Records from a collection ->
-- Opening Marker --

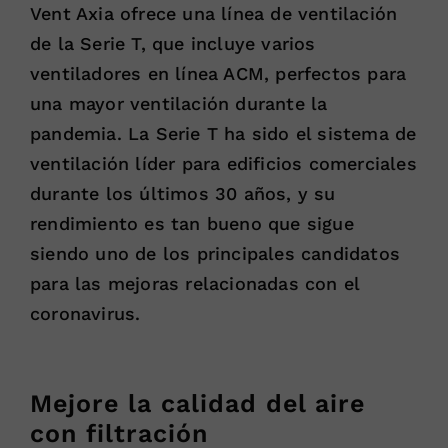
Vent Axia ofrece una línea de ventilación
de la Serie T, que incluye varios
ventiladores en línea ACM, perfectos para
una mayor ventilación durante la
pandemia. La Serie T ha sido el sistema de
ventilación líder para edificios comerciales
durante los últimos 30 años, y su
rendimiento es tan bueno que sigue
siendo uno de los principales candidatos
para las mejoras relacionadas con el
coronavirus.
Mejore la calidad del aire
con filtración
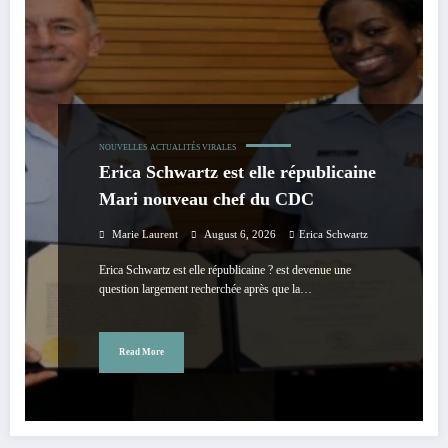
NOUVELLES
ACTUALITÉS VIRALES
Erica Schwartz est elle républicaine
Mari nouveau chef du CDC
Marie Laurent
August 6, 2026
Erica Schwartz
Erica Schwartz est elle républicaine ? est devenue une
question largement recherchée après que la…
Read More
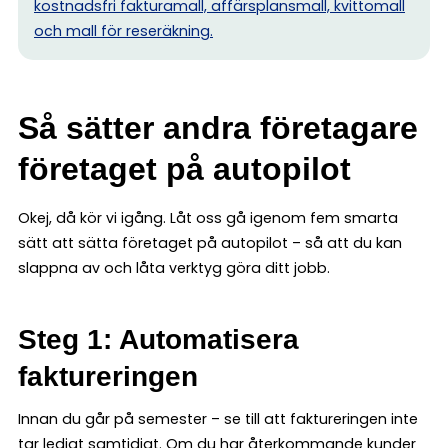
kostnadsfri fakturamall, affärsplansmall, kvittomall
och mall för reseräkning.
Så sätter andra företagare
företaget på autopilot
Okej, då kör vi igång. Låt oss gå igenom fem smarta
sätt att sätta företaget på autopilot – så att du kan
slappna av och låta verktyg göra ditt jobb.
Steg 1: Automatisera
faktureringen
Innan du går på semester – se till att faktureringen inte
tar ledigt samtidigt. Om du har återkommande kunder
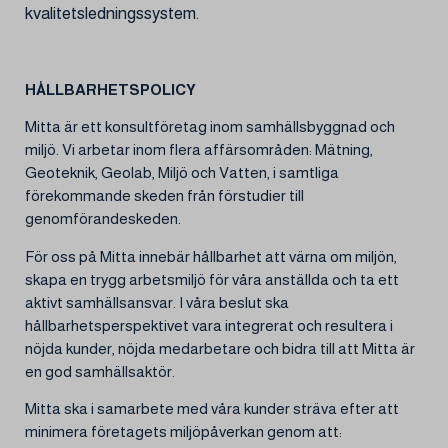
kvalitetsledningssystem.
HÅLLBARHETSPOLICY
Mitta är ett konsultföretag inom samhällsbyggnad och
miljö. Vi arbetar inom flera affärsområden: Mätning,
Geoteknik, Geolab, Miljö och Vatten, i samtliga
förekommande skeden från förstudier till
genomförandeskeden.
För oss på Mitta innebär hållbarhet att värna om miljön,
skapa en trygg arbetsmiljö för våra anställda och ta ett
aktivt samhällsansvar. I våra beslut ska
hållbarhetsperspektivet vara integrerat och resultera i
nöjda kunder, nöjda medarbetare och bidra till att Mitta är
en god samhällsaktör.
Mitta ska i samarbete med våra kunder sträva efter att
minimera företagets miljöpåverkan genom att:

-- Closing Marker --

Your goal -> The line holding "August 6, 2026" starts the copy and the line holding "Geoteknik, Geolab, Miljö" ends it. Repeat those two lines above and all between them exactly, leaving out pictures.

Answer ->
August 6, 2026
Erica Schwartz
Erica Schwartz est elle républicaine ? est devenue une
question largement recherchée après que la…
Read More
kostnadsfri fakturamall, affärsplansmall, kvittomall
och mall för reseräkning.
Så sätter andra företagare
företaget på autopilot
Okej, då kör vi igång. Låt oss gå igenom fem smarta
sätt att sätta företaget på autopilot – så att du kan
slappna av och låta verktyg göra ditt jobb.
Steg 1: Automatisera
faktureringen
Innan du går på semester – se till att faktureringen inte
tar ledigt samtidigt. Om du har återkommande kunder
kvalitetsledningssystem.
HÅLLBARHETSPOLICY
Mitta är ett konsultföretag inom samhällsbyggnad och
miljö. Vi arbetar inom flera affärsområden: Mätning,
Geoteknik, Geolab, Miljö och Vatten, i samtliga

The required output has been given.